- **EXCERPT TO READ**:
Resilience in Business or Emotional Suppression?
- Raluca Maria
- Mar 12
- 7 min read
Updated: Mar 17

How Resilient Are You in Reality?
Have you ever been at a point where, even though you felt like you were collapsing, you told yourself you had to keep going, without showing weakness?
We live in a world that glorifies control and endurance, but how many of us confuse emotional suppression with resilience? And how much does this confusion actually cost us?
Lately, resilience has been increasingly discussed and is perceived as an essential virtue, especially in business. It is one of the key tools for survival in life. The more resilient you are, the more you look back and share with those around you, with a stoic and contemplative air, about the many “battles” you have fought. The bigger, more complex, and seemingly impossible to win these “battles” were, the greater your admiration—and that of others—becomes.
However, many people mistake resilience for emotional suppression. Many have been to “war,” but few have returned whole. What is the real price of this confusion?
Resilience in business vs. Emotional Suppression
Being resilient does not mean suppressing your emotions, pretending not to feel anything, and continuing mechanically. Emotional suppression means ignoring your emotions, "sweeping them under the rug" until you no longer even know what you’ve buried there.
What Does Emotional Suppression Look Like?
Avoiding or denying feelings: “I feel nothing.”, “Nothing affects me.”, “I’m fine.”
Pushing problems aside until they become impossible to ignore.
Tolerating chronic stress without taking measures to restore emotional balance.
Consequences of Suppression:
Hidden anxiety
Burnout and exhaustion
Health problems (hypertension, diabetes, autoimmune diseases)
Emotional suppression sometimes leads to emotional blunting if emotions are suppressed for too long. People with emotional blunting often feel disconnected from themselves and others, leading to difficulties in relationships, work, and overall well-being.
What Is Authentic Resilience?
Recognizing and accepting emotions – observing them and allowing them to exist without suppressing them.
Expressing emotions in a healthy way – through reflection or communication with trusted people.
Learning from every challenge – allowing yourself to feel but not identifying with the pain.
To better understand how the dynamic between resilience in business and emotional suppression works, let’s look at a concrete example. Ovidiu, an ambitious entrepreneur, believed he could control his entire professional and personal world.

- **HOW TO COMPLETE THIS TASK**:
What health problems does the article on resilience and emotional suppression list as consequences of suppression?

- **DATA SUPPLIED**:

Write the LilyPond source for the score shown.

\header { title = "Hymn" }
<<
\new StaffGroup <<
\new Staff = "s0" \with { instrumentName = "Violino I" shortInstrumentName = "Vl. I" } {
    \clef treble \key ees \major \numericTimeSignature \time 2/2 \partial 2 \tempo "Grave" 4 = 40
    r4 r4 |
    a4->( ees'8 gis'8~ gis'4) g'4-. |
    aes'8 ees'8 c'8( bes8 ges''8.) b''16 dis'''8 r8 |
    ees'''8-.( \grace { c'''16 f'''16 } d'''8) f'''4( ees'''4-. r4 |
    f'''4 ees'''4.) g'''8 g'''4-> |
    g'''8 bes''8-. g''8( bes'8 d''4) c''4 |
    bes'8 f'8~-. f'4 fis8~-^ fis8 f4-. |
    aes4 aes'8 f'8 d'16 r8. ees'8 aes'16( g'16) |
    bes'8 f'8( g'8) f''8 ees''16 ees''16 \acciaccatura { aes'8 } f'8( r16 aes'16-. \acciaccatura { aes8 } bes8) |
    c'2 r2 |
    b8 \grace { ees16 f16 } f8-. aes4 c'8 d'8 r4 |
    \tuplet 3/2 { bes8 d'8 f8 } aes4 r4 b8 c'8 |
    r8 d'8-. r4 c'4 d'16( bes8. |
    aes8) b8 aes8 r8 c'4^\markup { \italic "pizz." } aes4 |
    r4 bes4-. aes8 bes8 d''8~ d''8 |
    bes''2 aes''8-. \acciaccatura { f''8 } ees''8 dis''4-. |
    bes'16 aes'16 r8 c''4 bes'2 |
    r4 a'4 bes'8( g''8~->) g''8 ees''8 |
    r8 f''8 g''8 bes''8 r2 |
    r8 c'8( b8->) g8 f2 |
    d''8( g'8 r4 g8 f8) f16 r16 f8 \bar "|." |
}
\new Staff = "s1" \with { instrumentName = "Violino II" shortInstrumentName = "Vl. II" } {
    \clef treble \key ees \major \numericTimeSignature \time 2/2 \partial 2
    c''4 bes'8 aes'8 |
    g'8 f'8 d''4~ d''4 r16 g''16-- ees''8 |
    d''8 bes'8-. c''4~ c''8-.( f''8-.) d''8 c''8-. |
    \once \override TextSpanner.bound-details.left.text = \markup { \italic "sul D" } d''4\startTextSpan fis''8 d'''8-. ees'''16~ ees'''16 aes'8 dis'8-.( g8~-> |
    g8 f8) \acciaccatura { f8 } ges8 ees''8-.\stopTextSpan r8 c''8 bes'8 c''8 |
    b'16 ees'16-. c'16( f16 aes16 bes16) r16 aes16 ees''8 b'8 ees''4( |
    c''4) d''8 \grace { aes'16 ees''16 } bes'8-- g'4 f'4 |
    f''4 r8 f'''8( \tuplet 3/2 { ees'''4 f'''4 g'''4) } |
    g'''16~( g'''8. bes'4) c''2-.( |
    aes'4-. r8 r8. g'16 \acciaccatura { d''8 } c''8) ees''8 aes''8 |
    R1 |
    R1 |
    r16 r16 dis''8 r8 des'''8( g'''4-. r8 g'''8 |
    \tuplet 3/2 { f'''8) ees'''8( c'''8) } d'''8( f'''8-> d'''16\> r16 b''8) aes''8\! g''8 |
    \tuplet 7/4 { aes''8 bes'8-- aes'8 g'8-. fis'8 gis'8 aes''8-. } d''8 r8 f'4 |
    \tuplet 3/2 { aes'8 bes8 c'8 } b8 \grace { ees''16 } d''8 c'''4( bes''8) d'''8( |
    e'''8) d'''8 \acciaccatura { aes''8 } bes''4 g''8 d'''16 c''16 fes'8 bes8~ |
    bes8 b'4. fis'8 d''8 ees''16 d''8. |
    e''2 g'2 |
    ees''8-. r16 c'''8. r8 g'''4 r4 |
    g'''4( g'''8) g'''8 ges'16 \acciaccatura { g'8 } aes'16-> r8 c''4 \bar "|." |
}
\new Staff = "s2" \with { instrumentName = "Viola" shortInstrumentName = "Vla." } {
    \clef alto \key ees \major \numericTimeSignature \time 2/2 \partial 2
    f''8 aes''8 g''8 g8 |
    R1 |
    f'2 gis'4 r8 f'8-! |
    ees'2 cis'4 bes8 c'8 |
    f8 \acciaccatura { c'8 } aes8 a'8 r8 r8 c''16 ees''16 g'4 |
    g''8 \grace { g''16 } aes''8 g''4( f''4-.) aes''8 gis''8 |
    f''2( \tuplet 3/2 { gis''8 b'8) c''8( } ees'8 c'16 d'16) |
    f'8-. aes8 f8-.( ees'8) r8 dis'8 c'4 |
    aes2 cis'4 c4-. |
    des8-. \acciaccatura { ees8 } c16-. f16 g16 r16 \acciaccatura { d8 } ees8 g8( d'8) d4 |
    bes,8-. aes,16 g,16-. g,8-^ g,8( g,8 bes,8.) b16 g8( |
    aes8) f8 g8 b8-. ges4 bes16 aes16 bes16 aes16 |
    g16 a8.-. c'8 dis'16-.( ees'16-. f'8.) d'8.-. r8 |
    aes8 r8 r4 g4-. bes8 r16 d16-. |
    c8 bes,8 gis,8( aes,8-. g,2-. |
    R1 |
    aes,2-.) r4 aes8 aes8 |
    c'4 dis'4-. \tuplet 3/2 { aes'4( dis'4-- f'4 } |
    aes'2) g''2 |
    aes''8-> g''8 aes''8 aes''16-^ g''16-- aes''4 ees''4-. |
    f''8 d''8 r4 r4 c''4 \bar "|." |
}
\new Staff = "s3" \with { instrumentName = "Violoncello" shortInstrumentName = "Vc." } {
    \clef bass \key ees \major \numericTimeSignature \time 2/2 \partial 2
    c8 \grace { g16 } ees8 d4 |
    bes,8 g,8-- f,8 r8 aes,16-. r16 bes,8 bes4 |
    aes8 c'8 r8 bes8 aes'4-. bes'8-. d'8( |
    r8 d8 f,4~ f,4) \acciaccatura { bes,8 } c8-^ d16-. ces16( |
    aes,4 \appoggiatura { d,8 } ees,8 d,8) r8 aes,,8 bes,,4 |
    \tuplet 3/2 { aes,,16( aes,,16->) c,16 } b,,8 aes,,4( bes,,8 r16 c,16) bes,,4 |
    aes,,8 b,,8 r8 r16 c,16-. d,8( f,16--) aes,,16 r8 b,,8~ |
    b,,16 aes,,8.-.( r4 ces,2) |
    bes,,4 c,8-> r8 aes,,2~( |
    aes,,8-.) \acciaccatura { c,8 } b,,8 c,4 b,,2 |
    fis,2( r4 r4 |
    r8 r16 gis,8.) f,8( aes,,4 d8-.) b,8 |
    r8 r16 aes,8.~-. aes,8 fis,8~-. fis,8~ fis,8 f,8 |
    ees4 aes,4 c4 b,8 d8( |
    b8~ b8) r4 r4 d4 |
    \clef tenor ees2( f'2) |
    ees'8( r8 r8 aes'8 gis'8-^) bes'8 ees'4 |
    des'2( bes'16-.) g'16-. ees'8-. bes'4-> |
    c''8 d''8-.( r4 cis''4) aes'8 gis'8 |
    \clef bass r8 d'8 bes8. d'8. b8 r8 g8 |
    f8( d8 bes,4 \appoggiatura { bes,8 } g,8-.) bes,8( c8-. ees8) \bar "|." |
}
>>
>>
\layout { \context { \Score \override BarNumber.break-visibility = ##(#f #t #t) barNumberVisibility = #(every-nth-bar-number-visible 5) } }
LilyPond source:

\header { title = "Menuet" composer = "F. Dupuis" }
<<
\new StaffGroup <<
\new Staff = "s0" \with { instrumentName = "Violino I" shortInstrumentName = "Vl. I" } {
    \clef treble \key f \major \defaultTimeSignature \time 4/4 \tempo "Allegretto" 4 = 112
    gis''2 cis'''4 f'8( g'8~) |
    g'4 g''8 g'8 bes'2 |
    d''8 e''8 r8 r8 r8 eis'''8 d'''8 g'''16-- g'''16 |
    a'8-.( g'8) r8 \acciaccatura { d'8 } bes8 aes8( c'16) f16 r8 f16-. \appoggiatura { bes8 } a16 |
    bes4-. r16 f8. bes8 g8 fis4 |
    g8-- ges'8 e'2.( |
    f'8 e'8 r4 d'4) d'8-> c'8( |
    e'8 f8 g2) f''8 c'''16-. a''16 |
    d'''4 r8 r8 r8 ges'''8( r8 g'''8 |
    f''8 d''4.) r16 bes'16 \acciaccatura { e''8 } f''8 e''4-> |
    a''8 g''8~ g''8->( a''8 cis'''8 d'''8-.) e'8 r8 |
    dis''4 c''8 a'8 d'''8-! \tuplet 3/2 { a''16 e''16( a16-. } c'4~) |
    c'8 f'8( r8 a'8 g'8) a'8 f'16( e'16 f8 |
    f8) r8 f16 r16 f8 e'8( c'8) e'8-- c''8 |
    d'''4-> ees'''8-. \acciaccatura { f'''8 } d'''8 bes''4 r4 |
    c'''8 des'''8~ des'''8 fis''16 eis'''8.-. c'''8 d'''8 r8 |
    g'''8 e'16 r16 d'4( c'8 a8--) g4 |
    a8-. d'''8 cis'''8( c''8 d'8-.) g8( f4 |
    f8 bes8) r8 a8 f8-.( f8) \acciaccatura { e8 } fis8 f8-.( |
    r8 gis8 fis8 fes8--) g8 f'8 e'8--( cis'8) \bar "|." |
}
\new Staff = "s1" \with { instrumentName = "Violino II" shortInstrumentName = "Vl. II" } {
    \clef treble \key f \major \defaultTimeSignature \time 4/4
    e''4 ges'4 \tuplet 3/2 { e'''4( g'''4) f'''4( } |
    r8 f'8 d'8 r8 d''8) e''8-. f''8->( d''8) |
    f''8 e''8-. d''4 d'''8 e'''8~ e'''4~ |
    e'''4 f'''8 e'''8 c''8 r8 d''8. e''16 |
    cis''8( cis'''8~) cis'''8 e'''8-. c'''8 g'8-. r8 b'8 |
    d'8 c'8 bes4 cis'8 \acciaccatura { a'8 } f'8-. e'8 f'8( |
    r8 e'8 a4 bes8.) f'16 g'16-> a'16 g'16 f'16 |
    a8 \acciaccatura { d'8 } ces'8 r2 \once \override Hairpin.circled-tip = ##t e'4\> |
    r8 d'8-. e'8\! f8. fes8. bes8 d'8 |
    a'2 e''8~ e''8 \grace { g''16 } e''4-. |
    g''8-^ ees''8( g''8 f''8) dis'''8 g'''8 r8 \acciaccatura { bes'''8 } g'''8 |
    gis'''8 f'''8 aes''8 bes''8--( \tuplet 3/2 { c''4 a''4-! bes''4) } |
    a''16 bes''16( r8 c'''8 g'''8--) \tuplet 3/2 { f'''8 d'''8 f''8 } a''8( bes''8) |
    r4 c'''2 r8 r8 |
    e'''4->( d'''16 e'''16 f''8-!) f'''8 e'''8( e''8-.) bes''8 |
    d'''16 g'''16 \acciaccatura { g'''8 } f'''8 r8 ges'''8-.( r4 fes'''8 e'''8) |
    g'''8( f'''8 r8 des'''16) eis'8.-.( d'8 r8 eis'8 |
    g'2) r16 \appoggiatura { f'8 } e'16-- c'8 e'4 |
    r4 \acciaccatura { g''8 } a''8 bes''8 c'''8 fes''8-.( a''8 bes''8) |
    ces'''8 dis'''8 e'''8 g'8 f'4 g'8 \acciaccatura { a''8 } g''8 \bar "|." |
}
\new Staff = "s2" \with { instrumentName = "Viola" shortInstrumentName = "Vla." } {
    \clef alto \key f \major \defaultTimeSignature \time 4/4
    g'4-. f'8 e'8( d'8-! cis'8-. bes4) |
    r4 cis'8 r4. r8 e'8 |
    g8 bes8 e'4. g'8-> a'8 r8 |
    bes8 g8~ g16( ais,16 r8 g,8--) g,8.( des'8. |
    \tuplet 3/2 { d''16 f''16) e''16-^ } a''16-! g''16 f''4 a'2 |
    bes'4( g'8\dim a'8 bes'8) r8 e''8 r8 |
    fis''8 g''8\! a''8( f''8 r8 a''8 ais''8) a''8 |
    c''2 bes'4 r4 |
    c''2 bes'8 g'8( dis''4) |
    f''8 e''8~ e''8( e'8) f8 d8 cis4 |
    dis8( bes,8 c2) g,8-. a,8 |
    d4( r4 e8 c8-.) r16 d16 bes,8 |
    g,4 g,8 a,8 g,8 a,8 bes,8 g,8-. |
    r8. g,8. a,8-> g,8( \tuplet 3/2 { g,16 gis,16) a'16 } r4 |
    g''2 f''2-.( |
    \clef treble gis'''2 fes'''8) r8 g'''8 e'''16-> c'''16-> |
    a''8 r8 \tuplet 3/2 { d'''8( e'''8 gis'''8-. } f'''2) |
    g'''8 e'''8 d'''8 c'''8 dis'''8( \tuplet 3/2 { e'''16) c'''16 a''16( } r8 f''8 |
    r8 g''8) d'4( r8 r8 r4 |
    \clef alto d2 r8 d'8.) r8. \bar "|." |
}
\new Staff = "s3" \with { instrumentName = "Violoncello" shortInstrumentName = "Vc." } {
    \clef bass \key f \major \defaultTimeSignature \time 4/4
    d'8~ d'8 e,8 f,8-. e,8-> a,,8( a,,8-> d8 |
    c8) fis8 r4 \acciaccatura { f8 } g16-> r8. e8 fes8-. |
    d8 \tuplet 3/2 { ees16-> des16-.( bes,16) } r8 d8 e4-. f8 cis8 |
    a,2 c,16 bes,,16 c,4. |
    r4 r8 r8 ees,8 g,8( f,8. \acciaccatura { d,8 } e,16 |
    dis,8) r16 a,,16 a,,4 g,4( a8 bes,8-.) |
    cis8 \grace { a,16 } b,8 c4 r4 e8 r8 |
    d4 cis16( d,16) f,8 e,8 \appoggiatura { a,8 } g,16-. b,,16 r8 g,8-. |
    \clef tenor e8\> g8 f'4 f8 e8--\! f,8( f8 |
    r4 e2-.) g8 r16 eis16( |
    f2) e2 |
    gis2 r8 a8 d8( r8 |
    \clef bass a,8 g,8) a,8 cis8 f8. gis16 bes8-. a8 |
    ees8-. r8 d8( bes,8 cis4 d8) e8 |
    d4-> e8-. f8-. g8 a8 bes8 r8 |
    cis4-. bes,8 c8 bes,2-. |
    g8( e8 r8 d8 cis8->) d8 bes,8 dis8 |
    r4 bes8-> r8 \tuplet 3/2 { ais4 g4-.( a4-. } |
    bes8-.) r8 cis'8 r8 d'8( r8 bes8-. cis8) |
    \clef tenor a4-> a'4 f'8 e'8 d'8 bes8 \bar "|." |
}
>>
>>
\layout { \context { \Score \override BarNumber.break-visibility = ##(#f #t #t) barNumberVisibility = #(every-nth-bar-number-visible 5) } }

- **PROBLEM SOLUTION**:
Hypertension, diabetes, and autoimmune diseases.